- _EXERCISE INSTRUCTIONS_: Print every one of the entries below line for line without changing anything, and leave the pictures out.

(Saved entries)
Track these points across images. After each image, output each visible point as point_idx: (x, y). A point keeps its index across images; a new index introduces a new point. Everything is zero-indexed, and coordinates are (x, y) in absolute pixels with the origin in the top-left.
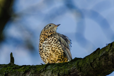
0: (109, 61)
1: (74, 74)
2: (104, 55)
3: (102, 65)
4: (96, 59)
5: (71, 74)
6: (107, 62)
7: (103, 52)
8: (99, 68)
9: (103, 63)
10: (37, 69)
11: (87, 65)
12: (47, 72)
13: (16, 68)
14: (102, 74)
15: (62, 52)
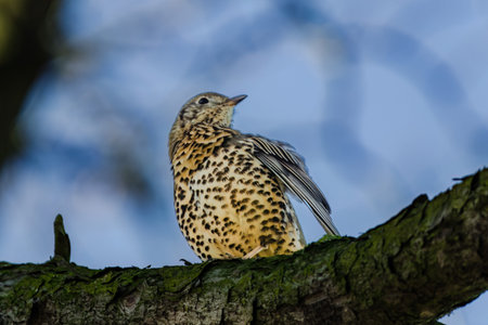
0: (466, 247)
1: (321, 302)
2: (445, 223)
3: (437, 263)
4: (413, 242)
5: (309, 302)
6: (457, 254)
7: (442, 210)
8: (425, 279)
9: (441, 258)
10: (166, 285)
11: (373, 264)
12: (209, 294)
13: (77, 280)
14: (435, 301)
15: (274, 204)
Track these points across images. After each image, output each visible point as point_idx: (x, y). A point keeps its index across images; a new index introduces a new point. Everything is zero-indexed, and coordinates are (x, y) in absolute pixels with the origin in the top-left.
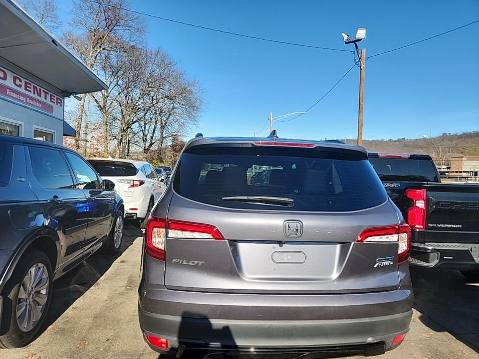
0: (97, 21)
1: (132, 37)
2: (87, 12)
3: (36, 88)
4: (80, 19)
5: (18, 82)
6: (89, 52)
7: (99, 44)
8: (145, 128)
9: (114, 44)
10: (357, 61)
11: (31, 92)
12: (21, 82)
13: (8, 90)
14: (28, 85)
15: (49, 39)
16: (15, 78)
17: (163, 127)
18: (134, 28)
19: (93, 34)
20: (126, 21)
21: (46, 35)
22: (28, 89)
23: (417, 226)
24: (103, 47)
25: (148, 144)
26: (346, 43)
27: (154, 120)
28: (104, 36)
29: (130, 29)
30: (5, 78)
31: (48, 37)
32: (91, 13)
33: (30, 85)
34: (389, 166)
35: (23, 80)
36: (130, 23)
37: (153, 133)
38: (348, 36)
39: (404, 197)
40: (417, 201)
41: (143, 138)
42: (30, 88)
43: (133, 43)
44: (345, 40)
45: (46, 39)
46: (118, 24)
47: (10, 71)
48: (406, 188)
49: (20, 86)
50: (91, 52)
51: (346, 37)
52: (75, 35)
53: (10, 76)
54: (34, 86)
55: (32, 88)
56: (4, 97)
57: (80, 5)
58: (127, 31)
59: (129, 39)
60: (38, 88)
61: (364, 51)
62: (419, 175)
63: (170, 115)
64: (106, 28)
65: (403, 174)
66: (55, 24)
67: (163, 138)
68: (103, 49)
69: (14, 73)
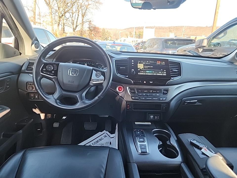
8: (72, 16)
17: (83, 16)
25: (75, 26)
27: (77, 12)
37: (77, 19)
41: (72, 22)
63: (87, 9)
67: (83, 23)
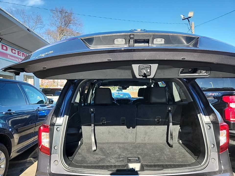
0: (61, 22)
1: (77, 28)
2: (56, 19)
3: (24, 54)
4: (53, 22)
5: (14, 51)
6: (58, 37)
7: (62, 33)
9: (69, 32)
10: (190, 29)
11: (21, 56)
12: (16, 51)
13: (8, 56)
14: (19, 53)
15: (26, 29)
16: (12, 50)
18: (78, 24)
19: (59, 29)
20: (74, 21)
21: (24, 27)
22: (19, 54)
23: (231, 119)
24: (64, 34)
26: (183, 20)
28: (64, 29)
29: (76, 24)
30: (7, 50)
31: (25, 27)
32: (58, 19)
33: (21, 52)
34: (211, 83)
35: (17, 50)
36: (76, 22)
38: (184, 16)
39: (222, 102)
40: (230, 104)
42: (21, 54)
43: (78, 31)
44: (182, 18)
45: (24, 28)
46: (70, 23)
47: (9, 46)
48: (223, 96)
49: (15, 53)
50: (59, 37)
51: (182, 16)
52: (51, 30)
53: (9, 49)
54: (23, 53)
55: (22, 54)
56: (6, 59)
57: (52, 16)
58: (74, 26)
59: (75, 29)
60: (25, 54)
61: (193, 23)
62: (230, 87)
64: (65, 25)
65: (220, 87)
66: (42, 26)
68: (64, 35)
69: (11, 47)
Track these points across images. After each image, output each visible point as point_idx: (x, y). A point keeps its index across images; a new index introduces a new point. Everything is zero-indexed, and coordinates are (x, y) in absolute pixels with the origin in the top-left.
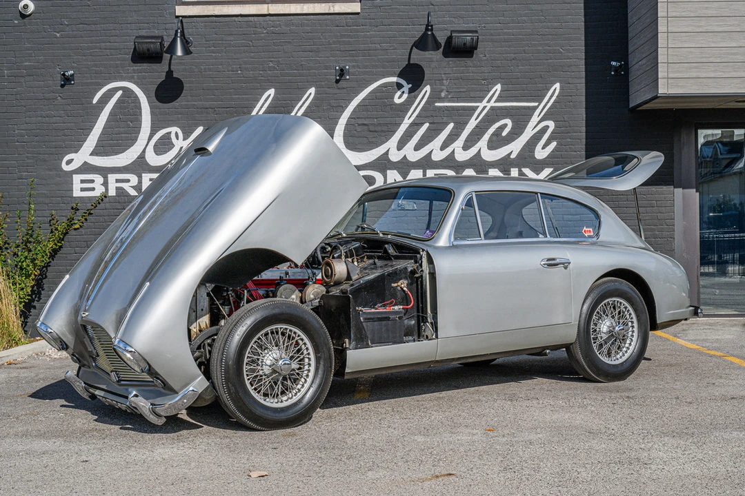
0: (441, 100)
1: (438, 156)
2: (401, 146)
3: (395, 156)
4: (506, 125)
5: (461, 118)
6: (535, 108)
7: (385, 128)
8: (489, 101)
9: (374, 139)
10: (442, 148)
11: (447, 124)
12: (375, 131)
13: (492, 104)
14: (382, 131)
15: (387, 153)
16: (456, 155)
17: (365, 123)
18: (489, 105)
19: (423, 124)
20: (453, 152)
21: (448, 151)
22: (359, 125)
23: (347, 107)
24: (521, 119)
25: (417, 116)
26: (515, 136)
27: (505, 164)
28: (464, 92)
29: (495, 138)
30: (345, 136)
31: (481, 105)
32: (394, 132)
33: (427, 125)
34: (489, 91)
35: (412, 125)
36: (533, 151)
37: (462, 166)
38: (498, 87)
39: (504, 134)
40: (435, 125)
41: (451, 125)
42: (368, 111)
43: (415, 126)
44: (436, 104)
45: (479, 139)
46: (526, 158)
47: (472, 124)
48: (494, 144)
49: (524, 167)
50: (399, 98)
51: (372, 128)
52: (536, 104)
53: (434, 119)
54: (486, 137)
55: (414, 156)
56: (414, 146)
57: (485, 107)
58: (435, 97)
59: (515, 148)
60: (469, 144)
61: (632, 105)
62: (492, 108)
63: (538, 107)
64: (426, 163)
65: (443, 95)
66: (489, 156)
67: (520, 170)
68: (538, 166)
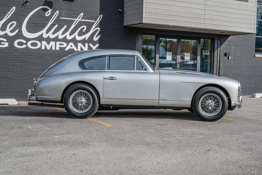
0: (62, 16)
1: (61, 37)
2: (47, 32)
3: (45, 36)
4: (84, 28)
5: (69, 24)
6: (94, 23)
7: (42, 25)
8: (79, 19)
9: (37, 29)
10: (62, 34)
11: (64, 25)
12: (38, 26)
13: (80, 20)
14: (41, 26)
15: (42, 34)
16: (67, 37)
17: (35, 22)
18: (79, 20)
19: (55, 25)
20: (66, 36)
21: (64, 35)
22: (32, 23)
23: (28, 16)
24: (89, 26)
25: (54, 22)
26: (87, 32)
27: (83, 42)
28: (70, 14)
29: (80, 32)
30: (26, 27)
31: (76, 20)
32: (45, 27)
33: (57, 25)
34: (79, 15)
35: (52, 25)
36: (93, 38)
37: (69, 42)
38: (82, 14)
39: (84, 31)
40: (60, 26)
41: (66, 26)
42: (35, 18)
43: (53, 25)
44: (61, 18)
45: (75, 32)
46: (90, 40)
47: (73, 26)
48: (80, 34)
49: (90, 43)
50: (47, 14)
51: (37, 25)
52: (95, 21)
53: (60, 23)
54: (78, 31)
55: (52, 37)
56: (52, 33)
57: (77, 21)
58: (60, 15)
59: (87, 36)
60: (71, 33)
61: (124, 25)
62: (80, 21)
63: (95, 22)
64: (56, 39)
65: (63, 15)
66: (78, 38)
67: (88, 45)
68: (94, 43)
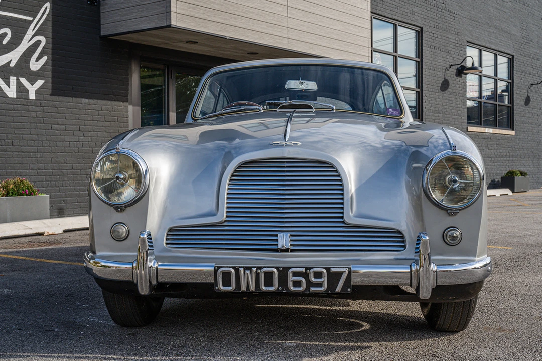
6: (31, 22)
24: (19, 30)
26: (14, 45)
27: (5, 72)
36: (28, 62)
46: (22, 68)
49: (22, 76)
61: (102, 33)
67: (18, 79)
68: (33, 77)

- _OUTPUT FOR THIS EXERCISE_:
Track these points across images. After each image, output each visible point as point_idx: (x, y). A point keeps its index across images; a new index introduces a new point. Everything is zero-indexed, and coordinates are (x, y) in absolute pixels with the origin in the top-left.
0: (109, 61)
1: (74, 74)
2: (104, 55)
3: (102, 65)
4: (96, 59)
5: (71, 74)
6: (107, 62)
7: (103, 52)
8: (99, 68)
9: (103, 63)
10: (37, 69)
11: (87, 65)
12: (47, 72)
13: (16, 68)
14: (102, 74)
15: (62, 52)
0: (466, 247)
1: (321, 302)
2: (445, 223)
3: (437, 263)
4: (413, 242)
5: (309, 302)
6: (457, 254)
7: (442, 210)
8: (425, 279)
9: (441, 258)
10: (166, 285)
11: (373, 264)
12: (209, 294)
13: (77, 280)
14: (435, 301)
15: (274, 204)
Track these points across images. After each image, output each visible point as point_idx: (x, y). A point keeps its index across images; a new index introduces a new point. Everything is zero-indexed, and coordinates are (x, y) in absolute pixels with the origin in the top-left.
0: (97, 21)
1: (132, 37)
2: (87, 12)
3: (36, 88)
4: (80, 19)
5: (18, 82)
6: (89, 52)
7: (99, 44)
8: (145, 128)
9: (114, 44)
10: (357, 61)
11: (31, 92)
12: (21, 82)
13: (8, 90)
14: (28, 85)
15: (49, 39)
16: (15, 78)
17: (163, 127)
18: (134, 28)
19: (93, 34)
20: (126, 21)
21: (46, 35)
22: (28, 89)
23: (417, 226)
24: (103, 47)
25: (148, 144)
26: (346, 43)
27: (154, 120)
28: (104, 36)
29: (130, 29)
30: (5, 78)
31: (48, 37)
32: (91, 13)
33: (30, 85)
34: (389, 166)
35: (23, 80)
36: (130, 23)
37: (153, 133)
38: (348, 36)
39: (404, 197)
40: (417, 201)
41: (143, 138)
42: (30, 88)
43: (133, 43)
44: (345, 40)
45: (46, 39)
46: (118, 24)
47: (10, 71)
48: (406, 188)
49: (20, 86)
50: (91, 52)
51: (346, 37)
52: (75, 35)
53: (10, 76)
54: (34, 86)
55: (32, 88)
56: (4, 97)
57: (80, 5)
58: (127, 31)
59: (129, 39)
60: (38, 88)
61: (364, 51)
62: (419, 175)
63: (170, 115)
64: (106, 28)
65: (403, 174)
66: (55, 24)
67: (163, 138)
68: (103, 49)
69: (14, 73)
8: (72, 16)
17: (83, 16)
25: (75, 26)
27: (77, 12)
37: (77, 19)
41: (72, 22)
63: (87, 9)
67: (83, 23)
0: (61, 22)
1: (77, 28)
2: (56, 19)
3: (24, 54)
4: (53, 22)
5: (14, 51)
6: (58, 37)
7: (62, 33)
9: (69, 32)
10: (190, 29)
11: (21, 56)
12: (16, 51)
13: (8, 56)
14: (19, 53)
15: (26, 29)
16: (12, 50)
18: (78, 24)
19: (59, 29)
20: (74, 21)
21: (24, 27)
22: (19, 54)
23: (231, 119)
24: (64, 34)
26: (183, 20)
28: (64, 29)
29: (76, 24)
30: (7, 50)
31: (25, 27)
32: (58, 19)
33: (21, 52)
34: (211, 83)
35: (17, 50)
36: (76, 22)
38: (184, 16)
39: (222, 102)
40: (230, 104)
42: (21, 54)
43: (78, 31)
44: (182, 18)
45: (24, 28)
46: (70, 23)
47: (9, 46)
48: (223, 96)
49: (15, 53)
50: (59, 37)
51: (182, 16)
52: (51, 30)
53: (9, 49)
54: (23, 53)
55: (22, 54)
56: (6, 59)
57: (52, 16)
58: (74, 26)
59: (75, 29)
60: (25, 54)
61: (193, 23)
62: (230, 87)
64: (65, 25)
65: (220, 87)
66: (42, 26)
68: (64, 35)
69: (11, 47)
Track these points across images. After each image, output each visible point as point_idx: (x, y). A point keeps its index across images; a new index introduces a new point. Everything is zero-indexed, and coordinates are (x, y) in absolute pixels with the origin in the top-left.
0: (441, 100)
1: (438, 156)
2: (401, 146)
3: (395, 156)
4: (506, 125)
5: (461, 118)
6: (535, 108)
7: (385, 128)
8: (489, 101)
9: (374, 139)
10: (442, 148)
11: (447, 124)
12: (375, 131)
13: (492, 104)
14: (382, 131)
15: (387, 153)
16: (456, 155)
17: (365, 123)
18: (489, 105)
19: (423, 124)
20: (453, 152)
21: (448, 151)
22: (359, 125)
23: (347, 107)
24: (521, 119)
25: (417, 116)
26: (515, 136)
27: (505, 164)
28: (464, 92)
29: (495, 138)
30: (345, 136)
31: (481, 105)
32: (394, 132)
33: (427, 125)
34: (489, 91)
35: (412, 125)
36: (533, 151)
37: (462, 166)
38: (498, 87)
39: (504, 134)
40: (435, 125)
41: (451, 125)
42: (368, 111)
43: (415, 126)
44: (436, 104)
45: (479, 139)
46: (526, 158)
47: (472, 124)
48: (494, 144)
49: (524, 167)
50: (399, 98)
51: (372, 128)
52: (536, 104)
53: (434, 119)
54: (486, 137)
55: (414, 156)
56: (414, 146)
57: (485, 107)
58: (435, 97)
59: (515, 148)
60: (469, 144)
61: (632, 105)
62: (492, 108)
63: (538, 107)
64: (426, 163)
65: (443, 95)
66: (489, 156)
67: (520, 170)
68: (538, 166)
0: (62, 16)
1: (61, 37)
2: (47, 32)
3: (45, 36)
4: (84, 28)
5: (69, 24)
6: (94, 23)
7: (42, 25)
8: (79, 19)
9: (37, 29)
10: (62, 34)
11: (64, 25)
12: (38, 26)
13: (80, 20)
14: (41, 26)
15: (42, 34)
16: (67, 37)
17: (35, 22)
18: (79, 20)
19: (55, 25)
20: (66, 36)
21: (64, 35)
22: (32, 23)
23: (28, 16)
24: (89, 26)
25: (54, 22)
26: (87, 32)
27: (83, 42)
28: (70, 14)
29: (80, 32)
30: (26, 27)
31: (76, 20)
32: (45, 27)
33: (57, 25)
34: (79, 15)
35: (52, 25)
36: (93, 38)
37: (69, 42)
38: (82, 14)
39: (84, 31)
40: (60, 26)
41: (66, 26)
42: (35, 18)
43: (53, 25)
44: (61, 18)
45: (75, 32)
46: (90, 40)
47: (73, 26)
48: (80, 34)
49: (90, 43)
50: (47, 14)
51: (37, 25)
52: (95, 21)
53: (60, 23)
54: (78, 31)
55: (52, 37)
56: (52, 33)
57: (77, 21)
58: (60, 15)
59: (87, 36)
60: (71, 33)
61: (124, 25)
62: (80, 21)
63: (95, 22)
64: (56, 39)
65: (63, 15)
66: (78, 38)
67: (88, 45)
68: (94, 43)
6: (31, 22)
24: (19, 30)
26: (14, 45)
27: (5, 72)
36: (28, 62)
46: (22, 68)
49: (22, 76)
61: (102, 33)
67: (18, 79)
68: (33, 77)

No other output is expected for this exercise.